This is an archived static version of the original phylobabble.org discussion site.

Visualising big trees (again)

rdmpage

Being a sucker for punishment I keep returning to the problem of visualising big trees. My latest quick and dirty demo uses Google Maps and generates image tiles using spatial queries on a MySQL database. Blog post here http://iphylo.blogspot.co.uk/2015/09/visualising-big-phylogenies-yet-again.html and live demo here http://bionames.org/~rpage/deep-tree-experiments/index.html

There are two algorithmic/design issues to solve for this to be really usable. The first is reducing the number of nodes drawn at each zoom level (ideally to something roughly constant per 256 x 256 pixel tile), the second is determining what labels should be displayed at what zoom level. I’d welcome thoughts on that, I recall some work has been done on the first problem as part of the TreeJuxtaposer project.

Brian_OMeara

Thinking way outside the box here, but maybe this is (finally, after about 280 yrs) a good use case for ranks? Zoom level 17+ show species names, zoom 13-16 show genera, zoom 0 shows domains, etc. Ranked groups are the names most people will recognize, and they’re organized to be useful collections at varying scales. Maybe some posthoc adjusting: i.e., of all the families to show in this window at this zoom, show no more than 7, and make them be the ones with the greatest diversity.

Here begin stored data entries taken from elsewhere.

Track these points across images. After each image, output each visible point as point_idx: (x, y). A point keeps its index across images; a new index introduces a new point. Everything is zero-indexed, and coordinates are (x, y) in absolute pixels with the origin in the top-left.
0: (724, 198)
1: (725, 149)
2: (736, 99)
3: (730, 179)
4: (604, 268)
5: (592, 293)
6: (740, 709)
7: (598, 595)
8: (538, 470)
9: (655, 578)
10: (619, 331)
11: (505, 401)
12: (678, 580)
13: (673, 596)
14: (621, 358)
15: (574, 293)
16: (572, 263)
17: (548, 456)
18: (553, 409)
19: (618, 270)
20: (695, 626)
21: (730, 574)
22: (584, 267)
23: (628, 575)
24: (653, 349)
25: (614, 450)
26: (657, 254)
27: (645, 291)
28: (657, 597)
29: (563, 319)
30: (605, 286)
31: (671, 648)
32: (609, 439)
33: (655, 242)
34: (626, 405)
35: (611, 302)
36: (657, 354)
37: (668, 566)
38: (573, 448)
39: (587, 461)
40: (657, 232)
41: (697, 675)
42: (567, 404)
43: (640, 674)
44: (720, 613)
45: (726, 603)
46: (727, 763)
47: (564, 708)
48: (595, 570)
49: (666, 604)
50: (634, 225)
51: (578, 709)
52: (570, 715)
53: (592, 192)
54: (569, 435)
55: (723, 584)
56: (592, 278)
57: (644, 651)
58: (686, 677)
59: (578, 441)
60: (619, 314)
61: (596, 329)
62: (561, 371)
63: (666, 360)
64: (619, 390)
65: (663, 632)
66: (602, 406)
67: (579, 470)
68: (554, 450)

For the drawing, why not cache the generated tiles? First time someone looks at a particular area at a particular zoom, it takes a while to render, but after that the cached image is used. Doesn’t take much more time on the back end and makes the app faster as it gets used. You could also have a script that pre-caches tiles in the background, depending on your overall server load.

dwbapst

Tangential, but…

“…maybe this is (finally, after about 280 yrs) a good use case for ranks…”

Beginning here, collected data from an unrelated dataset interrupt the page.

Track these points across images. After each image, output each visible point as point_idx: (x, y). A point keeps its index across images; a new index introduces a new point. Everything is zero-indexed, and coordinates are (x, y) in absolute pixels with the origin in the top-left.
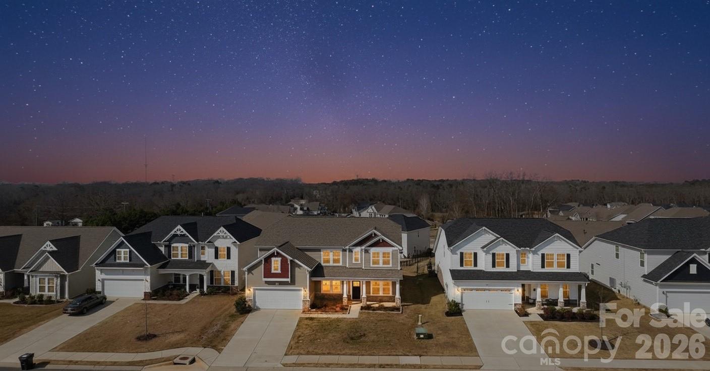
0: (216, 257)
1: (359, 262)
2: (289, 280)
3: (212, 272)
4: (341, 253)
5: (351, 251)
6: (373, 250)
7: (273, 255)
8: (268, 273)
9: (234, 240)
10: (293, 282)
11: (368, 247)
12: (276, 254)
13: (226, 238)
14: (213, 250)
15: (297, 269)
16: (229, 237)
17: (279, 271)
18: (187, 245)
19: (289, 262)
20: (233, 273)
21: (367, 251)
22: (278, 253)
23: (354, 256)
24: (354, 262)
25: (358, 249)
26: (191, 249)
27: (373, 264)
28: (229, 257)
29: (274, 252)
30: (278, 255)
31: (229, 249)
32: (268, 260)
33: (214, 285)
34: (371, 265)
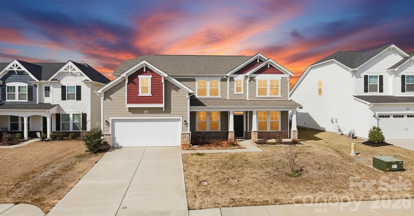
0: (64, 98)
1: (242, 92)
2: (162, 106)
3: (58, 116)
4: (219, 82)
5: (232, 79)
6: (259, 77)
7: (140, 72)
8: (133, 97)
9: (86, 78)
10: (168, 109)
11: (254, 73)
12: (145, 71)
13: (75, 75)
14: (60, 90)
15: (173, 92)
16: (79, 74)
17: (149, 94)
18: (26, 85)
19: (163, 81)
20: (84, 116)
21: (252, 79)
22: (147, 69)
23: (235, 86)
24: (235, 93)
25: (241, 77)
26: (31, 90)
27: (259, 95)
28: (79, 98)
29: (143, 68)
30: (148, 71)
31: (79, 88)
32: (133, 79)
33: (61, 131)
34: (257, 96)
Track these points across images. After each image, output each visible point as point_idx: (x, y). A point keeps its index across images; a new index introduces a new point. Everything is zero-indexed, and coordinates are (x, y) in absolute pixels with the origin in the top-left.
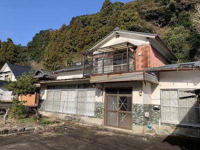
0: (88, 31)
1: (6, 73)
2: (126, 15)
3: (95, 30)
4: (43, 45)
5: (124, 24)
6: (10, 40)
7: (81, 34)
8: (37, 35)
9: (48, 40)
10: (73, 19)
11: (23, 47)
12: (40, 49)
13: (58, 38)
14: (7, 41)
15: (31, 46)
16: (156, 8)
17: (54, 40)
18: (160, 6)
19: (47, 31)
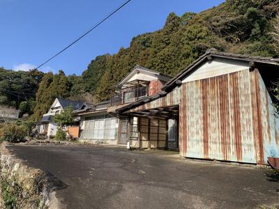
0: (148, 55)
1: (57, 108)
2: (191, 32)
3: (156, 53)
4: (99, 75)
5: (188, 44)
6: (62, 72)
7: (140, 58)
8: (93, 61)
9: (104, 68)
10: (134, 39)
11: (77, 77)
12: (95, 79)
13: (115, 65)
14: (58, 73)
15: (87, 76)
16: (231, 19)
17: (111, 67)
18: (237, 15)
19: (103, 56)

‘Hssssss,’ said the paleontologist.

More on topic, yeah, I think zooming named clades is probably the way to go here. After isn’t the common solution we’ve been using since we started making large trees a few decades ago just to collapse diverse groups when they clutter up the figure we want to present?

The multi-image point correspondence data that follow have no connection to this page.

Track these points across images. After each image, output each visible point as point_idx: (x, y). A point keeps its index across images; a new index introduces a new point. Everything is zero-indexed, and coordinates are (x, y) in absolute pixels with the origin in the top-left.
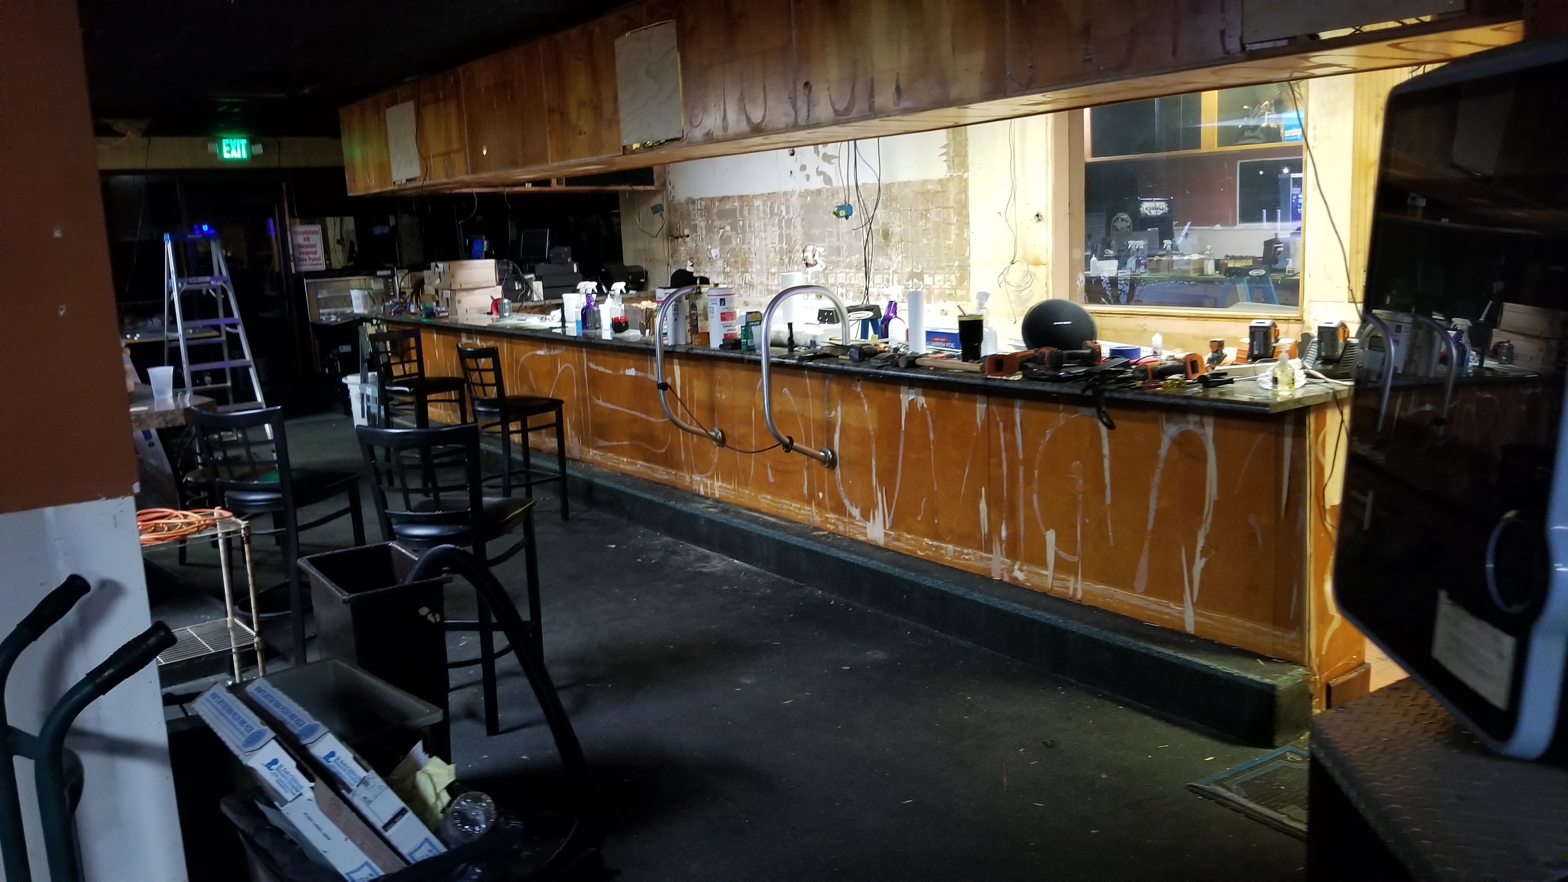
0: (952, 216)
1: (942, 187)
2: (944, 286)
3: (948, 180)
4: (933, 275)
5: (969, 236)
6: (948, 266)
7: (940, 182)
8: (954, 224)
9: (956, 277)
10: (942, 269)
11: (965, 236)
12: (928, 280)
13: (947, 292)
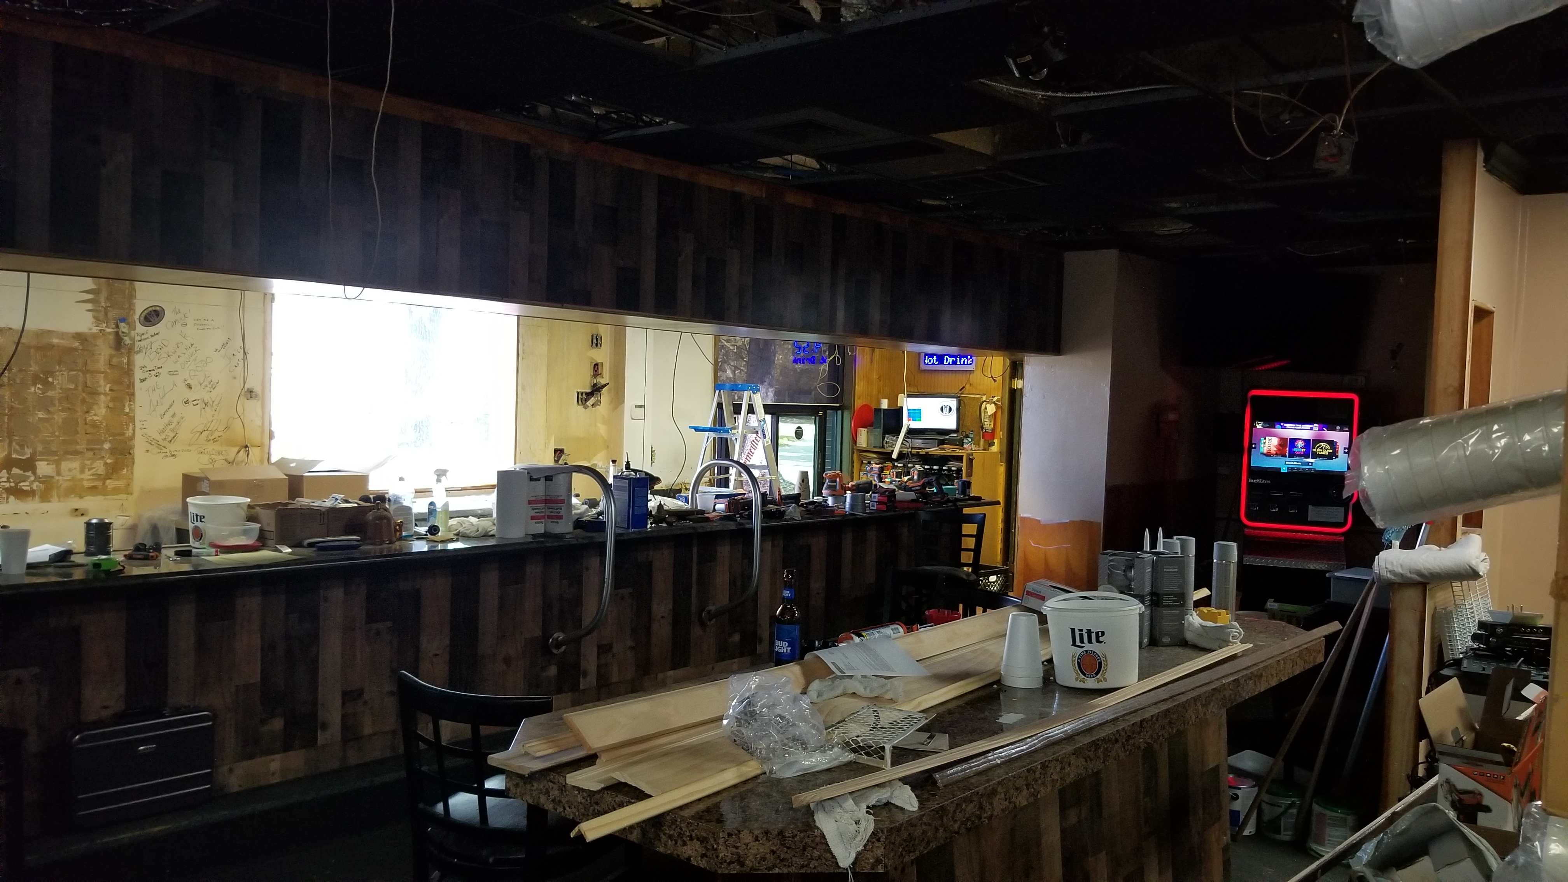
0: (102, 383)
1: (81, 344)
2: (79, 476)
3: (95, 336)
4: (58, 464)
5: (132, 410)
6: (92, 449)
7: (78, 336)
8: (105, 394)
9: (106, 464)
10: (76, 453)
11: (127, 410)
12: (44, 468)
13: (86, 484)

Just a thought, but perhaps even named paraphyletic groups might be useful in some cases (…oh, yes, I went there).

rdmpage

I guess the problem with ranks is the assumption that they will match a particular zoom level, and that there will be names with ranks in all parts of the tree. What I’d like to do is compute from the tree which bits should be labelled, then apply appropriate labels. But it would be good to label key taxa as well (e.g., model organisms).

Re caching, the tiles are cached in the browser, but yes, server-side caching would help.

rdmpage

One reason for the Google maps route is that the infrastructure for zooming a fixed drawing space already exists. Approaches that distort the space, or change the tree structure itself are going to require more work. All possible approaches, of course.